Entries from a dataset:
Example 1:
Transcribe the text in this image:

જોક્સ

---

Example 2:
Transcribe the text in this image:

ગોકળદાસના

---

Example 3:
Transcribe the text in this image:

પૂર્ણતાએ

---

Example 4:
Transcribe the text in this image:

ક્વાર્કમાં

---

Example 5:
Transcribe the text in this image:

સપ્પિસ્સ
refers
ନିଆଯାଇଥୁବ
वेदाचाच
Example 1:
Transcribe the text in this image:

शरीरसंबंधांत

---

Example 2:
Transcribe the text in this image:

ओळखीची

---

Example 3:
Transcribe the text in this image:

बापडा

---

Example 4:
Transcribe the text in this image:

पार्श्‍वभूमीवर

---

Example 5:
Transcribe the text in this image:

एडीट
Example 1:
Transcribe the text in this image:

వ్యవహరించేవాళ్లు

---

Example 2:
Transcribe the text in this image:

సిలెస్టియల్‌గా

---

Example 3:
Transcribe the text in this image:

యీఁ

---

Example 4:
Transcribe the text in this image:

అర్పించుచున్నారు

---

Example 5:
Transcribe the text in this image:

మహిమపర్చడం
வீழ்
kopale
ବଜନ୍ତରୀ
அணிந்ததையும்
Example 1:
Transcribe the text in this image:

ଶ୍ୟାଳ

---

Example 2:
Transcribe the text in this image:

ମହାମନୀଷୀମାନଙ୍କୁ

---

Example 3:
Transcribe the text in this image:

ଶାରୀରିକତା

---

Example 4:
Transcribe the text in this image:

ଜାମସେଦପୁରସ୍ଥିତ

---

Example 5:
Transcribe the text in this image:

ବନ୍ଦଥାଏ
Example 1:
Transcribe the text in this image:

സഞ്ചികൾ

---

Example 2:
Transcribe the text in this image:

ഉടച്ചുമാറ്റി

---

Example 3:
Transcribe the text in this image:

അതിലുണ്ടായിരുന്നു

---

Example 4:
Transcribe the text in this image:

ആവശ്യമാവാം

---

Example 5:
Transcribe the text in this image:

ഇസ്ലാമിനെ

- Task directions: Recast the rows from the beginning through the line containing "शरीरसंबंधांत" as a JSON list of strings, one string per line, with blank lines omitted.

- Solution for this problem:
[
  "Example 1:",
  "Transcribe the text in this image:",
  "જોક્સ",
  "---",
  "Example 2:",
  "Transcribe the text in this image:",
  "ગોકળદાસના",
  "---",
  "Example 3:",
  "Transcribe the text in this image:",
  "પૂર્ણતાએ",
  "---",
  "Example 4:",
  "Transcribe the text in this image:",
  "ક્વાર્કમાં",
  "---",
  "Example 5:",
  "Transcribe the text in this image:",
  "સપ્પિસ્સ",
  "refers",
  "ନିଆଯାଇଥୁବ",
  "वेदाचाच",
  "Example 1:",
  "Transcribe the text in this image:",
  "शरीरसंबंधांत"
]